§ Your task:
Exact copy, no pictures: return all the data below as written.

§ Data:
-- Opening Marker --

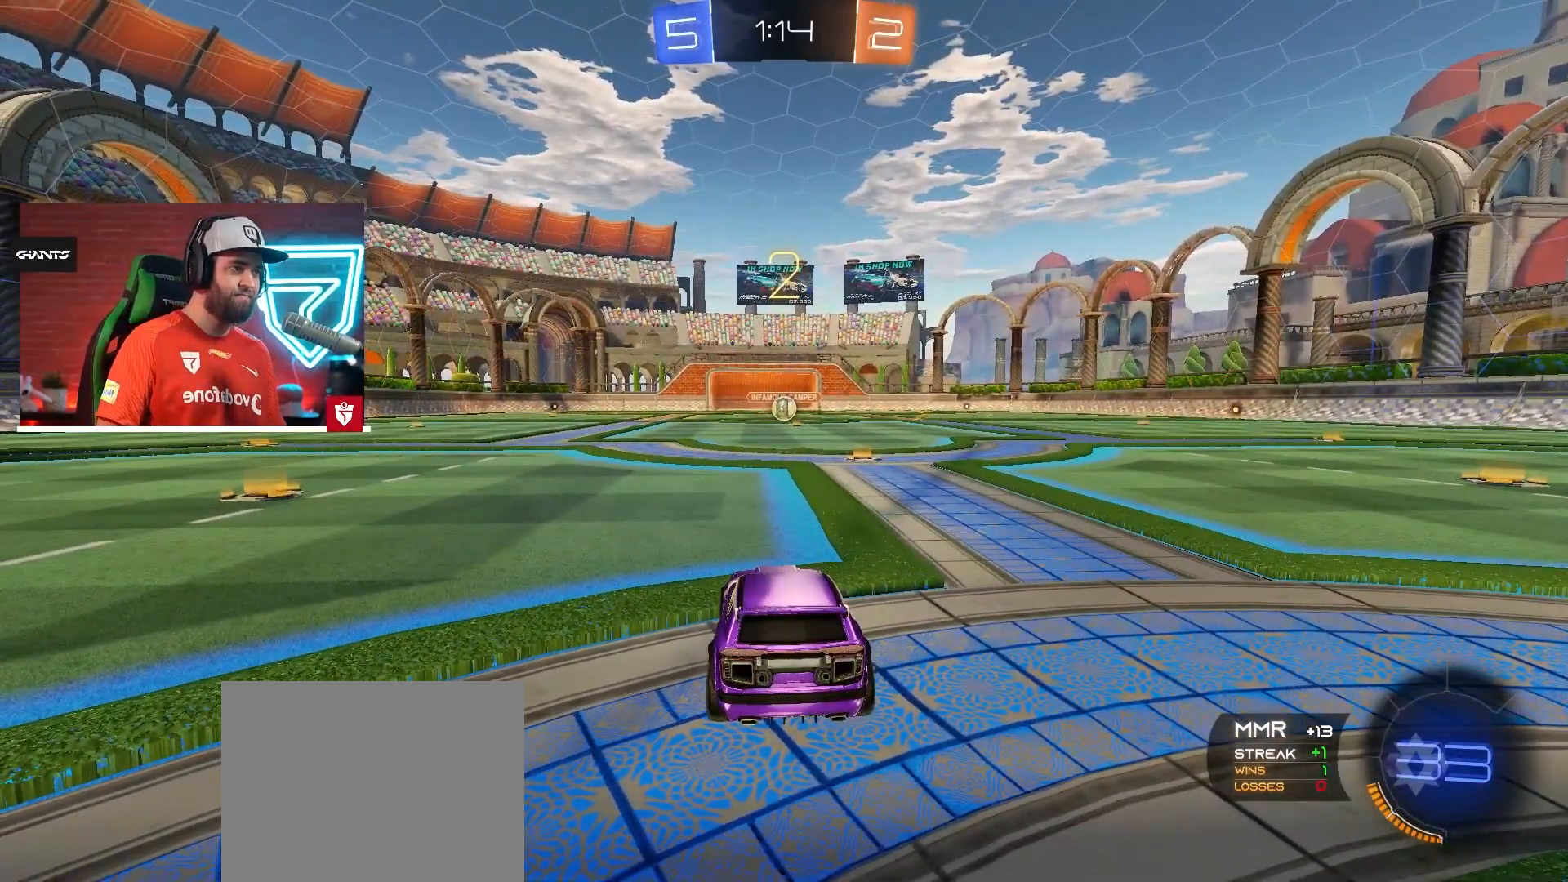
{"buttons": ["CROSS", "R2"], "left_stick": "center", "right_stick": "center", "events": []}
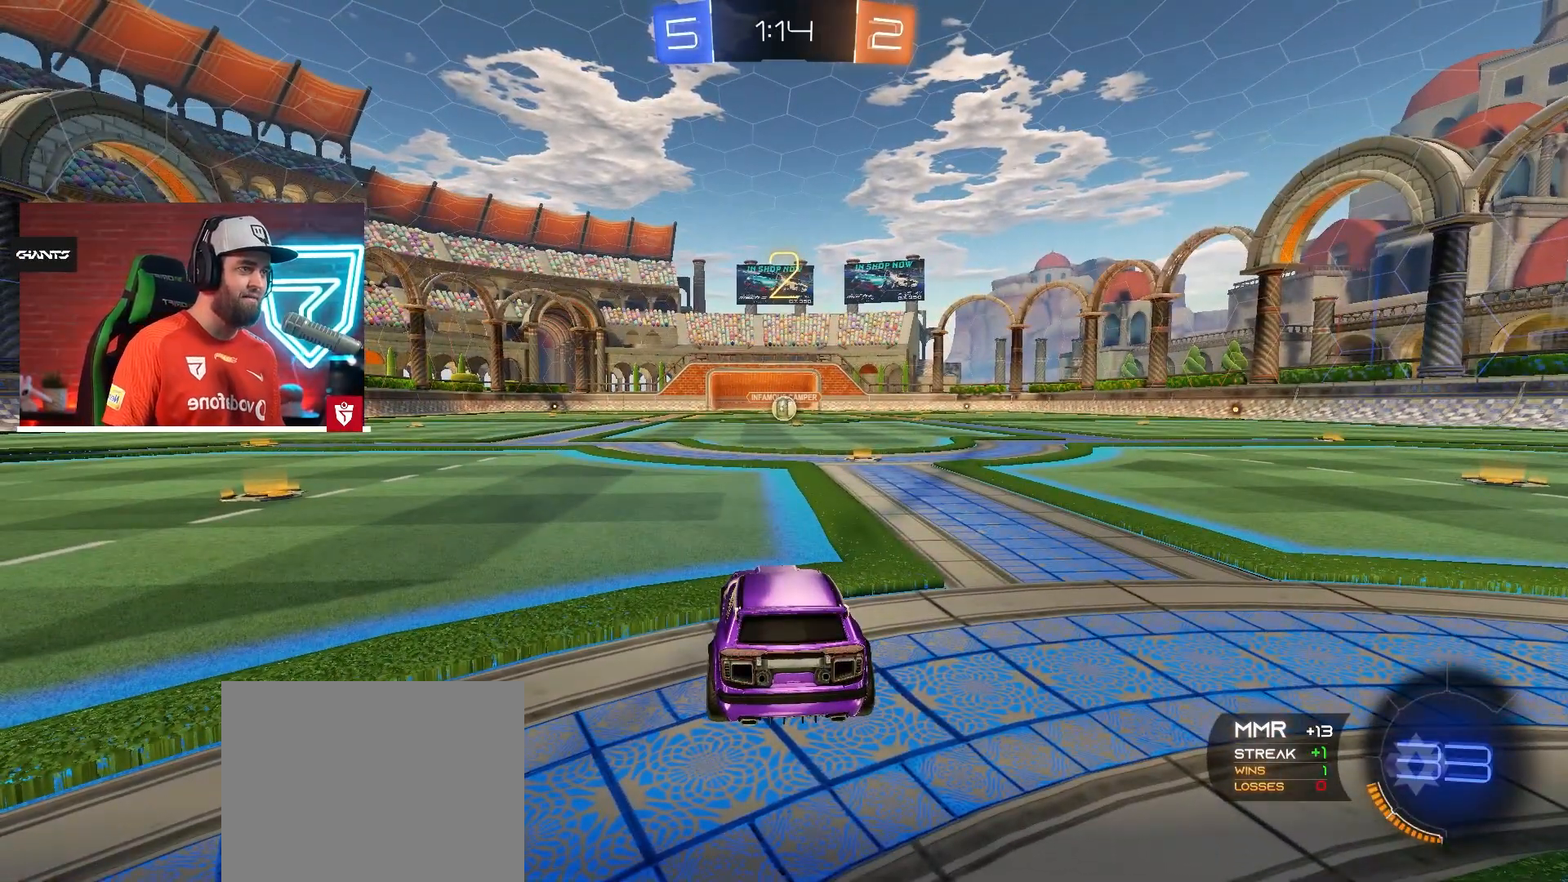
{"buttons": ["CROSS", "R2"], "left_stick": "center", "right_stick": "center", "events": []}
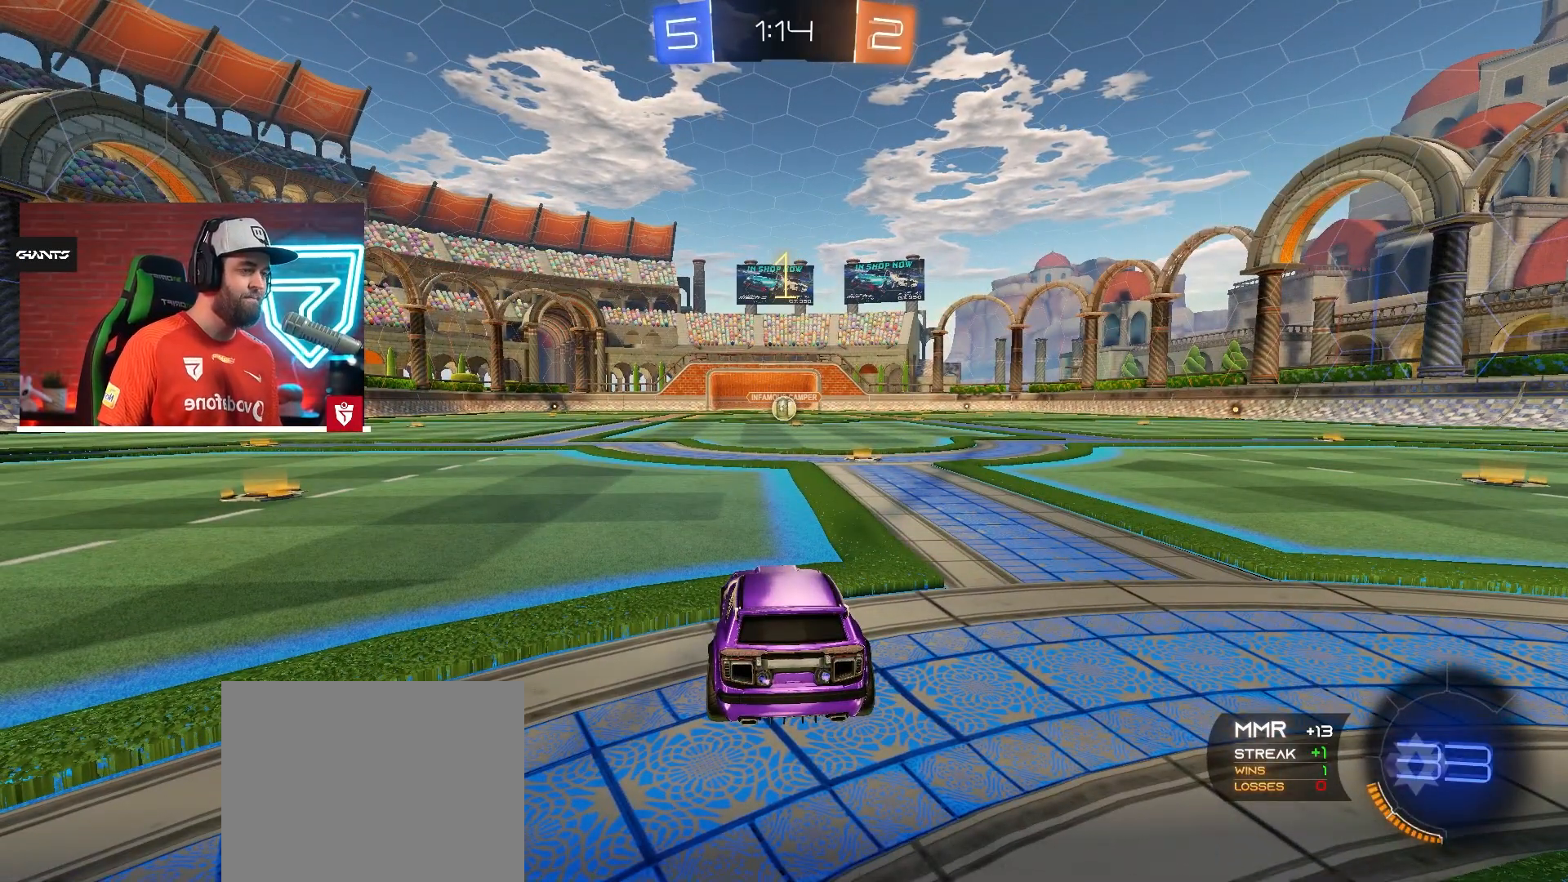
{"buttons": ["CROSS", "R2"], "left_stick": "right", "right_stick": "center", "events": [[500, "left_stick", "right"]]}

-- Closing Marker --

§ Written response:
{"buttons": ["CROSS", "R2"], "left_stick": "center", "right_stick": "center", "events": []}
{"buttons": ["CROSS", "R2"], "left_stick": "center", "right_stick": "center", "events": []}
{"buttons": ["CROSS", "R2"], "left_stick": "right", "right_stick": "center", "events": [[500, "left_stick", "right"]]}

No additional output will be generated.